The most obvious reason for this is that, after more than tripling in value in 2020, Tesla wishes to make its individual shares more ‘affordable’ to retail investors. In my opinion though, the real reason is that it gives Elon Musk another chance to see his company’s share price hit $420 — we all know his affiliation with this infamous number.
The electric vehicle maker is on a monster run and its Q2 results blew analysts out of the water to post a fourth consecutive profit, leaving it on the cusp of S&P 500 (NYSEARCA: VOO) inclusion. Tesla’s addition would mean that investment funds that track the market index would buy the stock, potentially driving its price even higher as we’ve seen with other additions.
It is also one of the few pure-play’s in the EV market, with the likes of Ford (NYSE: F) and General Motors (NYSE: GM) struggling right now, and other pure-plays like NIO (NYSE: NIO) and Nikola (NASDAQ: NKLA) simply not matching up. All this points to further growth, with the stock likely to have hit $2000 per share by the end of the year.
Instead of allowing its price to get this high, the company can now appear more accessible to retail investors, while it is also significantly easier to move full shares between brokerages rather than fractional ones.
Does it matter to Tesla investors?
To be a complete pain in the rear, the answer is both yes and no.
As stated before, the company’s value and the stake you currently own in it are not affected in any way. The lower stock price simply means that there are more shares outstanding and not that the company has a better or worse valuation. There are actually many that believe that stock splits are a zero-sum game in terms of relevance, but in a modern society where retail investing now makes up 25% of all trades, I disagree.

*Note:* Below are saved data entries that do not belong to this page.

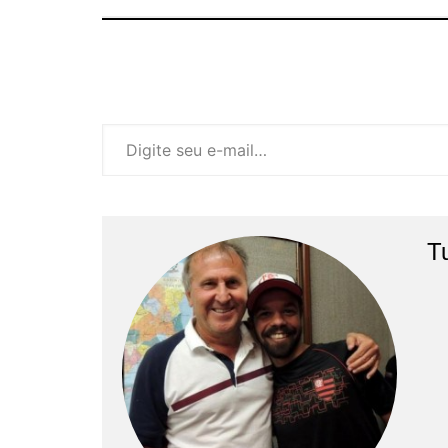
Digite seu e-mail…
T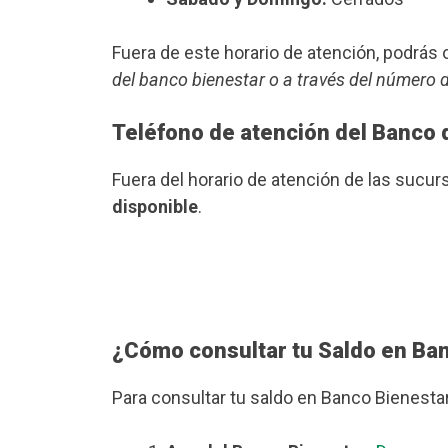
Fuera de este horario de atención, podrá
del banco bienestar o a través del número 
Teléfono de atención del Banco 
Fuera del horario de atención de las sucu
disponible
.
¿Cómo consultar tu Saldo en Ba
Para consultar tu saldo en Banco Bienesta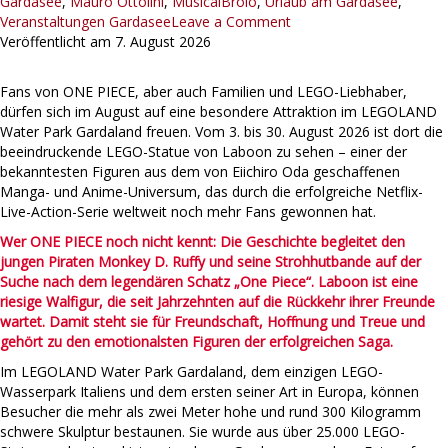
Gardasee
,
Mauro Ottolini
,
MusicalBrolo
,
Urlaub am Gardasee
,
Veranstaltungen Gardasee
Leave a Comment
Veröffentlicht am
7. August 2026
Fans von ONE PIECE, aber auch Familien und LEGO-Liebhaber,
dürfen sich im August auf eine besondere Attraktion im LEGOLAND
Water Park Gardaland freuen. Vom 3. bis 30. August 2026 ist dort die
beeindruckende LEGO-Statue von Laboon zu sehen – einer der
bekanntesten Figuren aus dem von Eiichiro Oda geschaffenen
Manga- und Anime-Universum, das durch die erfolgreiche Netflix-
Live-Action-Serie weltweit noch mehr Fans gewonnen hat.
Wer ONE PIECE noch nicht kennt: Die Geschichte begleitet den
jungen Piraten Monkey D. Ruffy und seine Strohhutbande auf der
Suche nach dem legendären Schatz „One Piece“. Laboon ist eine
riesige Walfigur, die seit Jahrzehnten auf die Rückkehr ihrer Freunde
wartet. Damit steht sie für Freundschaft, Hoffnung und Treue und
gehört zu den emotionalsten Figuren der erfolgreichen Saga.
Im LEGOLAND Water Park Gardaland, dem einzigen LEGO-
Wasserpark Italiens und dem ersten seiner Art in Europa, können
Besucher die mehr als zwei Meter hohe und rund 300 Kilogramm
schwere Skulptur bestaunen. Sie wurde aus über 25.000 LEGO-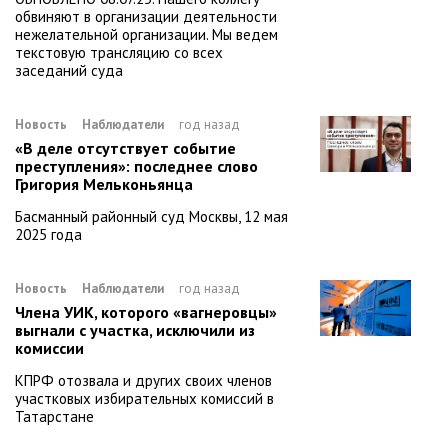
обвиняют в организации деятельности
нежелательной организации. Мы ведем
текстовую трансляцию со всех
заседаний суда
Новость
Наблюдатели
год назад
«В деле отсутствует событие
преступления»: последнее слово
Григория Мельконьянца
Басманный районный суд Москвы, 12 мая
2025 года
Новость
Наблюдатели
год назад
Члена УИК, которого «вагнеровцы»
выгнали с участка, исключили из
комиссии
КПРФ отозвала и других своих членов
участковых избирательных комиссий в
Татарстане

However, that’s not to say that there won’t be some effects.
A stock split can have an impact on intrinsic value if it allows the company to increase the investor base and thereby increase demand for the stock, which allows it a lower cost of capital. In other words, this stock split plays right into the hands of Robinhood-esque traders, of which Tesla is regularly in its most traded stocks.
This view that the stock is ‘more affordable’ will likely cause a short-term bump to Tesla stock — it’s already up 6% pre-market — which could be a further catalyst for the cult-like following of Elon Musk and Tesla to drive its price even higher.